3. Account; Dividend Equivalent Payments. The Units shall be credited to a bookkeeping account in the name of Grantee on the books and records of the Company (the “Restricted Stock Unit Account”). The Company shall pay to the Grantee in cash, within thirty (30) days after the payment date of any cash dividend with respect to shares of Stock, a dividend equivalent payment equal to the number of Units credited to the Grantee’s Restricted Stock Unit Account as of the record date for such dividend multiplied by the per share amount of the dividend.

4. Receipt of Shares. The Company shall issue the shares of Stock represented by the Units to the Grantee, or to the Grantee’s estate in the event of Grantee’s death, as soon as administratively practicable after the termination of the Grantee’s service on the Board of Directors.

5. Limitation of Rights. The Units do not confer upon the Grantee, or the Grantee’s estate in the event of Grantee’s death, any rights as a stockholder of the Company unless and until shares of Stock are in fact issued to such person in respect of the Units.

6. Restrictions on Transfer and Pledge. No right or interest of Grantee in the Units may be pledged, encumbered, or hypothecated to or in favor of any party other than the Company or an affiliate, or shall be subject to any lien, obligation, or liability of Grantee to any other party other than the Company or an affiliate. The Units are not assignable or transferable by Grantee other than by will or the laws of descent and distribution.

7. Plan Controls. The terms contained in the Plan (including without limitation provisions regarding changes in capital structure of the Company) are incorporated into and made a part of this Award Agreement and this Award Agreement shall be governed by and construed in accordance with the Plan. In the event of any actual or alleged conflict between the provisions of the Plan and the provisions of this Award Agreement, the provisions of the Plan shall be controlling and determinative.


8. Amendment. The Company may amend or terminate this Award Agreement without the consent of Grantee; provided, however, that such amendment or termination shall not, without Grantee’s consent, reduce or diminish the value of this award determined on the date of such amendment or termination.

 

9. Successors. This Award Agreement shall be binding upon any successor of the Company, in accordance with the terms of this Award Agreement and the Plan.

 

10. Severability.

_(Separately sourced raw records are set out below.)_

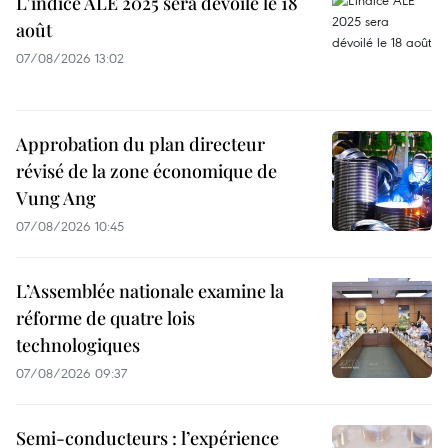
L'indice ALE 2025 sera dévoilé le 18
août
07/08/2026 13:02
Approbation du plan directeur
révisé de la zone économique de
Vung Ang
07/08/2026 10:45
L’Assemblée nationale examine la
réforme de quatre lois
technologiques
07/08/2026 09:37
Semi-conducteurs : l’expérience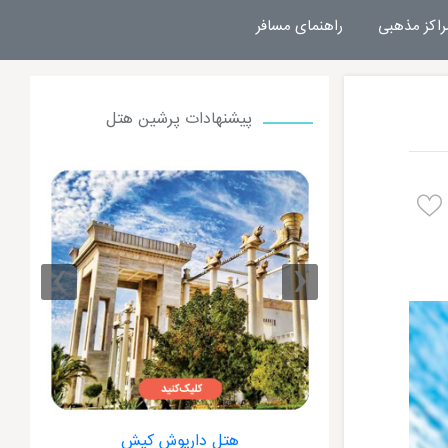
راکز مذهبی
راهنمای مسافر
پیشنهادات پرشین هتل
›
‹
ت کیش
هتل داریوش کیش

If any one or more of the provisions contained in this Award Agreement are invalid, illegal or unenforceable, the other provisions of this Award Agreement will be construed and enforced as if the invalid, illegal or unenforceable provision had never been included.

 

11. Notice. Notices and communications under this Award Agreement must be in writing and either personally delivered or sent by registered or certified United States mail, return receipt requested, postage prepaid. Notices to the Company must be addressed to:

 

    Nucor Corporation

    2100 Rexford Road

    Charlotte, North Carolina 28211

    Attn: Corporate Secretary

 

or any other address designated by the Company in a written notice to Grantee. Notices to the Grantee will be directed to the address of Grantee then currently on file with the Company, or at any other address given by Grantee in a written notice to the Company.

 

12. Incorporation of Notice. The Notice is incorporated by reference and made a part of this Award Agreement.

 

13. Governing Law. This Agreement shall be construed, interpreted and governed and the legal relationships of the parties determined in accordance with the internal laws of the State of North Carolina without reference to rules relating to conflicts of law.